If the company is overly focused on Resilience, they are highly likely to be disrupted by new technology, or, even worse, a competitor attacking with an entirely new business model. If the company is overly focused on Optionality, they may not withstand a shock to the system and live to fight another day. Management should therefore focus on 1. determining the right balance of Resilience and Optionality based on the dynamics of their specific industry and product lifecycles, 2. optimizing the resilient part of the business, 3. empowering innovation and experimentation in the Optionality part of the business, 4. incentivizing long term thinking across the business, and 5. under-promising and over-delivering to customers, employees, and investors. This is Decentralized Decision Making.


Decentralization is essential to a company’s ability to adapt and evolve. Interestingly, decentralization is NOT a characteristic we find in most companies. Instead, the most typical structure we find is one of tight central control over day-to-day operations from a hands-on management team (in particular a hands-on CEO). Often times, the centralized/decentralized structure boils down to how the management team understands their role. To oversimplify, CEOs need to do two things well: manage the business operations efficiently and successfully deploy the cash generated by the business.


In my observation and experience working with teams the vast majority of CEOs focus on efficiently managing daily operations – decentralization tends to make them uncomfortable, so the focus is turned toward tighter central control. This action gives employees less authority. A typical response is to take less responsibility in return. This is obviously not the right way to lead and manage.


However, a few CEOs understand their primary responsibility to be capital allocators, while business operations are given over to business unit managers. This has the effect of decentralizing operational control while centralizing cash and thereby capital allocation. Decentralized control gives mid-level managers more authority over day-to-day decisions, which yields a feeling of greater responsibility and creativity, and allows the management team a right to ask for accountability: because only when accountability is married with authority can it legitimately be expected.


This fundamental understanding of a CEO, allocator versus operator, represents a key variable to understanding a great long term investment. A decentralized organization run by a small group of people at headquarters tends to be the fingerprint of a management team that understands their role to be capital allocators. In other words, a decentralized company can react quickly and effectively to changing business conditions, while the management team adheres to tight parameters around what types of businesses the company will be involved within the first place. This places decision making closer to customers and future products or services.
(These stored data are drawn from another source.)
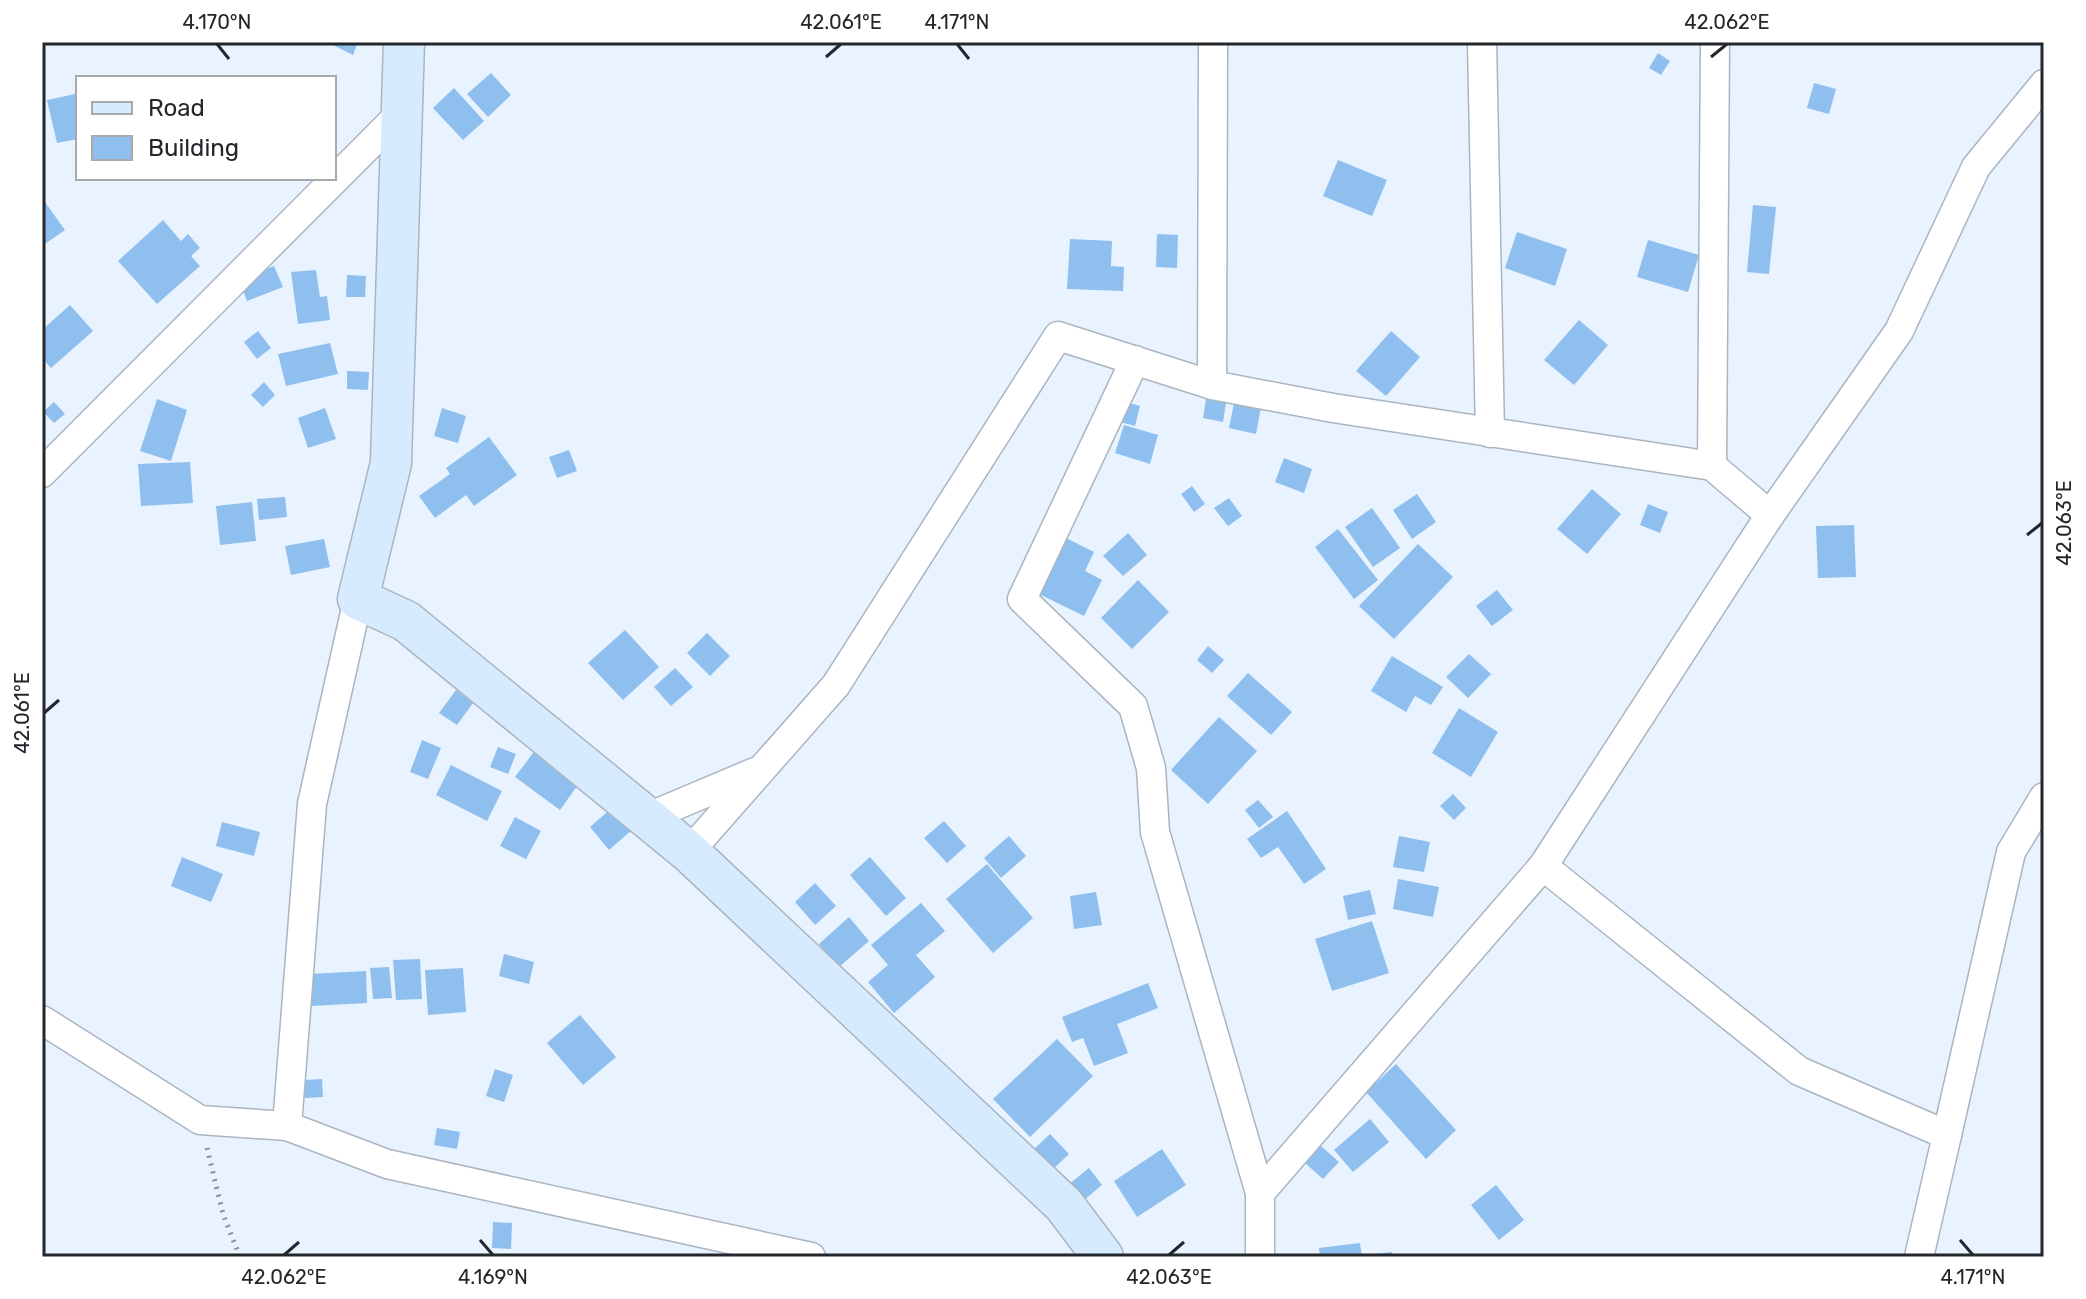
<svg xmlns="http://www.w3.org/2000/svg" width="2086" height="1299" viewBox="0 0 2086 1299" font-family="Rubik,sans-serif">
  <rect width="100%" height="100%" fill="#e8f3ff"/>
  <g fill="#8ebfef">
    <path d="M327,42H358L353,55Z"/>
    <path d="M1658,53L1670,61L1661,75L1649,68Z"/>
    <path d="M491,73L511,95L488,117L467,94Z"/>
    <path d="M1814,83L1836,89L1829,114L1807,108Z"/>
    <path d="M454,88L484,121L463,140L433,108Z"/>
    <path d="M75,94L78,139L57,143L47,100Z"/>
    <path d="M1338,160L1387,180L1372,216L1323,196Z"/>
    <path d="M45,202L65,230L42,246V204Z"/>
    <path d="M1753,205L1776,207L1769,274L1747,272Z"/>
    <path d="M163,220L181,241L188,234L200,248L191,256L200,266L157,304L118,261Z"/>
    <path d="M1517,232L1567,249L1555,286L1505,268Z"/>
    <path d="M1157,234L1178,235L1177,268L1156,267Z"/>
    <path d="M1070,239L1112,241L1111,266L1124,267L1123,291L1067,289Z"/>
    <path d="M1648,240L1699,255L1688,292L1637,277Z"/>
    <path d="M274,266L283,287L247,301L239,279Z"/>
    <path d="M316,270L320,297L327,296L330,320L298,324L291,272Z"/>
    <path d="M347,275L366,276L365,297H346Z"/>
    <path d="M70,305L93,331L51,368L42,358V330Z"/>
    <path d="M1579,320L1608,345L1574,385L1544,360Z"/>
    <path d="M258,331L271,348L257,359L244,342Z"/>
    <path d="M1391,331L1420,357L1386,396L1356,371Z"/>
    <path d="M330,343L338,374L286,386L278,354Z"/>
    <path d="M347,371L369,372L368,390L347,389Z"/>
    <path d="M264,382L275,395L263,407L251,395Z"/>
    <path d="M157,399L187,410L171,461L140,451Z"/>
    <path d="M1206,399L1226,403L1223,422L1203,418Z"/>
    <path d="M1119,400L1140,406L1135,426L1113,420Z"/>
    <path d="M54,402L65,414L54,423L43,412Z"/>
    <path d="M1234,403L1261,407L1256,434L1229,428Z"/>
    <path d="M325,408L336,439L308,448L298,418Z"/>
    <path d="M442,408L466,416L458,443L434,436Z"/>
    <path d="M1124,425L1158,435L1150,464L1115,453Z"/>
    <path d="M489,437L517,475L474,506L466,495L435,518L419,496L450,474L446,468Z"/>
    <path d="M569,450L577,471L557,478L549,457Z"/>
    <path d="M1284,458L1312,469L1304,493L1275,482Z"/>
    <path d="M190,462L193,503L141,506L138,464Z"/>
    <path d="M1192,486L1205,504L1194,512L1181,494Z"/>
    <path d="M1592,489L1621,514L1587,554L1557,529Z"/>
    <path d="M1417,494L1436,522L1412,539L1393,510Z"/>
    <path d="M285,497L287,517L259,520L257,499Z"/>
    <path d="M1229,498L1242,516L1228,526L1214,508Z"/>
    <path d="M252,502L256,541L220,545L216,506Z"/>
    <path d="M1648,504L1668,512L1660,533L1640,525Z"/>
    <path d="M1372,508L1400,548L1373,567L1345,527Z"/>
    <path d="M1854,525L1856,577L1818,578L1816,526Z"/>
    <path d="M1338,529L1378,580L1354,599L1315,547Z"/>
    <path d="M1128,533L1147,555L1123,576L1103,556Z"/>
    <path d="M1066,538L1094,552L1085,571L1102,580L1084,616L1039,594Z"/>
    <path d="M324,539L330,567L291,575L285,546Z"/>
    <path d="M1418,544L1453,577L1394,639L1359,606Z"/>
    <path d="M1138,580L1169,612L1132,649L1101,618Z"/>
    <path d="M1497,590L1513,610L1492,626L1476,606Z"/>
    <path d="M625,630L659,667L623,700L588,663Z"/>
    <path d="M707,633L730,656L710,676L687,653Z"/>
    <path d="M1208,646L1224,660L1212,673L1197,660Z"/>
    <path d="M1469,654L1491,674L1468,698L1446,677Z"/>
    <path d="M1392,656L1443,687L1431,705L1415,696L1406,712L1371,691Z"/>
    <path d="M675,668L693,687L671,706L654,687Z"/>
    <path d="M1248,673L1292,712L1271,735L1227,696Z"/>
    <path d="M456,690L473,703L457,725L439,713Z"/>
    <path d="M1459,708L1498,732L1471,777L1432,753Z"/>
    <path d="M1219,717L1257,751L1208,804L1171,770Z"/>
    <path d="M422,740L441,748L428,779L410,772Z"/>
    <path d="M498,747L516,754L508,774L490,767Z"/>
    <path d="M536,749L580,782L560,810L515,777Z"/>
    <path d="M451,765L502,791L487,821L436,795Z"/>
    <path d="M1453,794L1466,808L1454,820L1440,806Z"/>
    <path d="M1258,800L1273,817L1259,828L1245,810Z"/>
    <path d="M613,807L632,830L609,850L590,827Z"/>
    <path d="M1287,811L1326,869L1304,884L1278,847L1261,858L1247,839Z"/>
    <path d="M515,817L541,831L526,859L500,846Z"/>
    <path d="M944,821L966,846L947,863L924,838Z"/>
    <path d="M222,822L260,832L254,856L216,846Z"/>
    <path d="M1009,836L1026,856L1001,878L984,858Z"/>
    <path d="M1399,836L1430,842L1424,872L1393,867Z"/>
    <path d="M182,857L223,874L211,902L171,886Z"/>
    <path d="M870,857L906,898L886,916L850,875Z"/>
    <path d="M987,864L1033,918L993,953L946,899Z"/>
    <path d="M1398,879L1439,887L1433,917L1393,909Z"/>
    <path d="M815,883L836,906L815,925L795,902Z"/>
    <path d="M1370,890L1376,914L1348,920L1343,896Z"/>
    <path d="M1096,892L1102,925L1074,929L1070,896Z"/>
    <path d="M921,903L945,931L916,955L935,977L894,1013L868,982L888,965L871,945Z"/>
    <path d="M849,917L869,941L839,967L819,944Z"/>
    <path d="M1372,921L1389,973L1332,991L1315,939Z"/>
    <path d="M504,954L534,962L529,984L499,976Z"/>
    <path d="M420,959L422,999L396,1000L393,960Z"/>
    <path d="M389,967L392,998L373,999L370,968Z"/>
    <path d="M463,968L466,1012L428,1015L425,970Z"/>
    <path d="M366,971L367,1003L312,1006L310,974Z"/>
    <path d="M1148,983L1158,1008L1117,1024L1128,1053L1094,1066L1083,1038L1072,1042L1062,1017Z"/>
    <path d="M580,1015L616,1057L583,1085L547,1043Z"/>
    <path d="M1057,1039L1093,1076L1030,1137L993,1099Z"/>
    <path d="M1396,1064L1456,1130L1426,1159L1366,1092Z"/>
    <path d="M495,1069L513,1075L504,1102L486,1096Z"/>
    <path d="M322,1079L323,1097L305,1098L304,1080Z"/>
    <path d="M1370,1119L1389,1142L1353,1172L1334,1150Z"/>
    <path d="M437,1128L460,1132L457,1149L434,1145Z"/>
    <path d="M1050,1134L1069,1154L1051,1171L1032,1151Z"/>
    <path d="M1321,1146L1339,1162L1323,1179L1305,1163Z"/>
    <path d="M1162,1149L1186,1185L1137,1217L1114,1181Z"/>
    <path d="M1089,1168L1102,1185L1077,1206L1063,1189Z"/>
    <path d="M1496,1185L1524,1220L1499,1240L1471,1205Z"/>
    <path d="M493,1222L512,1223L511,1249L492,1248Z"/>
    <path d="M1360,1243L1362,1257H1320L1319,1248Z"/>
    <path d="M1392,1252L1393,1257H1363L1362,1255Z"/>
  </g>
  <g fill="none" stroke-linecap="round" stroke-linejoin="round">
    <g stroke="#abb5c0" stroke-width="31">
      <g id="street">
        <path d="M1482,42L1490,433"/>
        <path d="M1135,360L1022,599L1133,706L1151,768L1155,832L1260,1193"/>
        <path d="M1212,385L1213,42"/>
        <path d="M1712,466L1715,42"/>
        <path d="M42,473L402,112"/>
        <path d="M646,818L755,772"/>
        <path d="M689,852L836,685L1058,336L1212,385L1333,408L1712,466L1770,515"/>
        <path d="M1543,866L1799,1071L1947,1135L1919,1257"/>
        <path d="M42,1020L200,1120L287,1126L387,1164L811,1257"/>
        <path d="M287,1126L312,804L358,599"/>
        <path d="M1947,1135L2011,852L2044,797"/>
        <path d="M1260,1257V1193L1543,866L1770,515L1899,331L1976,167L2044,84"/>
      </g>
    </g>
    <g stroke="#abb5c0" stroke-width="43">
      <path id="secondary" d="M404,42L391,463L358,599L406,621L689,852L1064,1205L1103,1257"/>
    </g>
    <path stroke="#899199" stroke-width="5" stroke-dasharray="2 6" stroke-linecap="butt" d="M207,1148L223,1214L240,1257"/>
    <use href="#street" stroke="#fff" stroke-width="28"/>
    <use href="#secondary" stroke="#d7ebfe" stroke-width="40"/>
  </g>
  <path fill="none" stroke="#23272b" stroke-width="3" d="M217,44L229,59M957,44L969,59M826,57L841,44M1711,57L1727,44M2027,535L2042,523M44,713L59,700M480,1240L493,1255M1960,1240L1973,1255M284,1255L299,1242M1169,1255L1184,1242"/>
  <rect width="2086" height="1299" fill="none" stroke="#ffffff" stroke-width="88"/>
  <rect x="76" y="76" width="260" height="104" fill="#ffffff" stroke="#a7a9aa" stroke-width="2"/>
  <rect x="92" y="102" width="40" height="12" fill="#d7ebfe" stroke="#a7a9aa" stroke-width="2"/>
  <text x="148" y="116" font-size="24" fill="#23272b">Road</text>
  <rect x="92" y="136" width="40" height="24" fill="#8ebfef" stroke="#a7a9aa" stroke-width="2"/>
  <text x="148" y="156" font-size="24" fill="#23272b">Building</text>
  <rect x="44" y="44" width="1998" height="1211" fill="none" stroke="#23272b" stroke-width="3"/>
  <g font-size="20" text-anchor="middle" fill="#23272b">
    <text x="217" y="29">4.170°N</text>
    <text x="841" y="29">42.061°E</text>
    <text x="957" y="29">4.171°N</text>
    <text x="1727" y="29">42.062°E</text>
    <text transform="translate(2064 523) rotate(-90)" y="7">42.063°E</text>
    <text transform="translate(22 713) rotate(-90)" y="7">42.061°E</text>
    <text x="284" y="1284">42.062°E</text>
    <text x="493" y="1284">4.169°N</text>
    <text x="1169" y="1284">42.063°E</text>
    <text x="1973" y="1284">4.171°N</text>
  </g>
</svg>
Management teams with the maturity to turn over daily operations to business unit leaders and let them run the business as their own are rare. Management teams skilled at capital allocation are rarer still. They intuitively grasp flat S-curves, non-zero-sum, and Resilience/Optionality. This is where interviewing management becomes so vital -- answering this most important question: Does the management take on a role as a capital allocator or an operator?


Finally, because complex adaptive systems are best explained by power laws and thwart our ability to predict, the best way to figure out how to experience large gains is to make as many mistakes as possible for the least possible cost per mistake. By definition, decentralization distributes mistakes while centralization focuses on them. However, we should expect some centralized, option-at-the-top type companies to thrive out of luck. Over short periods of time, luck and foresight are indistinguishable.